In one striking way, however, Loo Shu-hsin is different from Jen’s previous protagonists: she happens to be Jen’s own mother. Bad Bad Girl is in part a fictionalised reconstruction of Jen’s mother’s life, in service of a searching attempt to excavate their troubled relationship. “All my life, after all,” Jen writes, “I have wanted to know how our relationship went wrong – how I became her nemesis, her bête noire, her lightning rod, a scapegoat.

The result is an intriguing blend of fiction and nonfiction. Jen began writing Bad Bad Girl as a memoir (Loo is referred to as “my mother” throughout), but she found that fiction crept in to fill the gaps of her reticent mother’s life. It’s an empathetic, expansive choice. By attempting to imagine the full story of her mother’s life, to see things from her perspective, Jen allows her to become not a villain but a deeply flawed human being, even as she unflinchingly describes the emotional withholding, criticism and physical violence that marked their own relationship. In Jen’s telling, her mother’s upbringing clearly prefigured Jen’s own. Just as her mother was berated for her curiosity and spirit, so she berated Jen with the same cutting refrains: “Bad bad girl!” and “No one will ever marry you”.

But it’s not just emotional history that shapes a person and a relationship, the book makes clear. Bad Bad Girl is also a case study of the way the sweeping events of world history can warp individual lives; at times, it functions as a kind of capsule summary of 20th-century Chinese history. In 1937, Loo witnesses Japanese forces invade and conquer Shanghai – a terrifying period of firebombing and panicked mobs – and lives through Japanese occupation until the end of the second world war. After she leaves for America, we catch glimpses of the Communist party’s rise through Loo’s discussions with other Shanghainese students and the letters she eventually receives from her family: the Nationalist party’s flight to Taiwan; the passage of an agrarian reform law; food shortages that ultimately culminate in the Great Famine from 1959 to 1961. A sister is sent to a labour camp, and she never sees her parents again.

The weight of this history colours the second half of the book, where the focus shifts to Jen’s own childhood memories in suburban Yonkers and Scarsdale and her mother’s selective cruelty.
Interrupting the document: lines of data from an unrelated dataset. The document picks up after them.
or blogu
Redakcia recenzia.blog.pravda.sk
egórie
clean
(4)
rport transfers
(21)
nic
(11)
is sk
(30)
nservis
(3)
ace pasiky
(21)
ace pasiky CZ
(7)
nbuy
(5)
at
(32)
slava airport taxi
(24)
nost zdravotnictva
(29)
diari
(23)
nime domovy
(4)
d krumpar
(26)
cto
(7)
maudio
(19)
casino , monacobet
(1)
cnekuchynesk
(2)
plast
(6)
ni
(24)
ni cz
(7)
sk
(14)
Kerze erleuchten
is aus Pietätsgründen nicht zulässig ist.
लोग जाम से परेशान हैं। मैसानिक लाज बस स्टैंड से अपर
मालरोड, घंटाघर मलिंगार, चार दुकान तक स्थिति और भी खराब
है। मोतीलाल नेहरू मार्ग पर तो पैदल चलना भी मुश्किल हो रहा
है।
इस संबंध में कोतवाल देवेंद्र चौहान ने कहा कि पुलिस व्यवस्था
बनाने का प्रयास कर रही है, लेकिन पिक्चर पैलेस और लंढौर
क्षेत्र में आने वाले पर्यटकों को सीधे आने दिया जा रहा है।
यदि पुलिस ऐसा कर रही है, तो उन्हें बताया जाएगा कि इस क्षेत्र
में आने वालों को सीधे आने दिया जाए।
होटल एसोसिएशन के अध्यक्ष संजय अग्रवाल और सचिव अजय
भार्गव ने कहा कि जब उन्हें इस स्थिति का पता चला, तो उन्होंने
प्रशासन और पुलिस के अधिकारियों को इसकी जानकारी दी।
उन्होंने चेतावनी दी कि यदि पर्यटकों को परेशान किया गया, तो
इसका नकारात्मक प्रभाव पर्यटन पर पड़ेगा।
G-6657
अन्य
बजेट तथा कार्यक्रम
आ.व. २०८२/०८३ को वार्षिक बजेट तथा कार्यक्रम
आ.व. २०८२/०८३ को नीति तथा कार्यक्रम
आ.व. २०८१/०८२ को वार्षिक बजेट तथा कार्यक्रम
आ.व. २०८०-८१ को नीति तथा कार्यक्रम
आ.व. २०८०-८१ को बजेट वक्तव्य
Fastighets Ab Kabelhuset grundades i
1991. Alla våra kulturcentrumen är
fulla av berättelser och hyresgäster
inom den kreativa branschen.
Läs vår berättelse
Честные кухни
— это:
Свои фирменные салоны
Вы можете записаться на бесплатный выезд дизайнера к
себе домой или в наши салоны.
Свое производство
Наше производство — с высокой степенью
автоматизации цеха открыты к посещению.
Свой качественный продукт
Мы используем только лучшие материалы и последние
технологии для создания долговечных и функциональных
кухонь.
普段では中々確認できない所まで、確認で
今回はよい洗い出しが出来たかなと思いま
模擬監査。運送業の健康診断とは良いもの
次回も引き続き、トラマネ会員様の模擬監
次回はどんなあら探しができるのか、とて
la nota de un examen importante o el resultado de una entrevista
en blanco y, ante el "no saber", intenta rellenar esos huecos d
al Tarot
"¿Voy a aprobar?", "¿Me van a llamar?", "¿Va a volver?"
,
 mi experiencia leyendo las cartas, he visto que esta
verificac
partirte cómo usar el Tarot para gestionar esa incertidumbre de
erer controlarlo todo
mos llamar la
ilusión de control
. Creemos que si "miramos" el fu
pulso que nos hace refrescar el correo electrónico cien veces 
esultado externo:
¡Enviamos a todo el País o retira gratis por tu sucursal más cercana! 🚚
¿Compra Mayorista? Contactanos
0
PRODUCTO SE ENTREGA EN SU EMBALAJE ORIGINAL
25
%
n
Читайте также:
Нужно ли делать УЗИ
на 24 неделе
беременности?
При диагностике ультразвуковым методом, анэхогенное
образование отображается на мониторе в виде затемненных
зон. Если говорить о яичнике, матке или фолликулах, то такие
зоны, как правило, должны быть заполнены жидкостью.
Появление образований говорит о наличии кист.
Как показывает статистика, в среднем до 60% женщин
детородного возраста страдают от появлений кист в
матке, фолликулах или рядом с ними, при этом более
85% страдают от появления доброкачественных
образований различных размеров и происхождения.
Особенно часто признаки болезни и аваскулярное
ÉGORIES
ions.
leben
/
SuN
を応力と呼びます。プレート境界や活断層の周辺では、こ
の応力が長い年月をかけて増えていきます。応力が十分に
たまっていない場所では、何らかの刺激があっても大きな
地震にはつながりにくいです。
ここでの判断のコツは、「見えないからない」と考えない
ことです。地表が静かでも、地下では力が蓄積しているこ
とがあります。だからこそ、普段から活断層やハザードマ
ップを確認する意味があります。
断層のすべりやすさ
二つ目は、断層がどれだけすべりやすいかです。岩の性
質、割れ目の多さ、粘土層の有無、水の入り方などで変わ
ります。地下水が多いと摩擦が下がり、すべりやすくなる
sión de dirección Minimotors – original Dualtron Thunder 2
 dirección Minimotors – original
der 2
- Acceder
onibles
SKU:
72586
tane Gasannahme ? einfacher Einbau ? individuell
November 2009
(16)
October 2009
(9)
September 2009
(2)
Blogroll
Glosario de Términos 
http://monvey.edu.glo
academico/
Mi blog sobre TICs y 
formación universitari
Jen was given the smallest bedroom among her siblings and the burnt ends of their meatloaf dinners, and was hit by her mother over and over again. Here, it’s clear, is the root of the obsessive ache that fuels the entire book. Even months before her mother dies in 2020, Jen is still trying, as an adult with children of her own, to win her approval. “I want to have had a real mother, Mom,” she thinks in an imagined conversation. “Just like you wanted. A mother who loved me. I want to have had a mother like Nai-ma. I want not to have a mother-shaped hole in my heart.”

These imagined exchanges crop up throughout Bad Bad Girl – moments outside the narrative, when Jen and her mother talk about what Jen is writing, commenting on and complicating the text. Bad Bad Girl is thus half story, half never-ending, imagined conversation, the freewheeling, frank discussion she and her mother never had when her mother was alive. It’s a kind of wish fulfilment, as Jen is perfectly aware. But the novel is all the more piercing for this unsatisfied, unsatisfiable yearning for understanding. We never stop talking to – or arguing with – our parents, Jen’s book reminds us. They linger in our heads all our lives, attachments durable enough to withstand even death.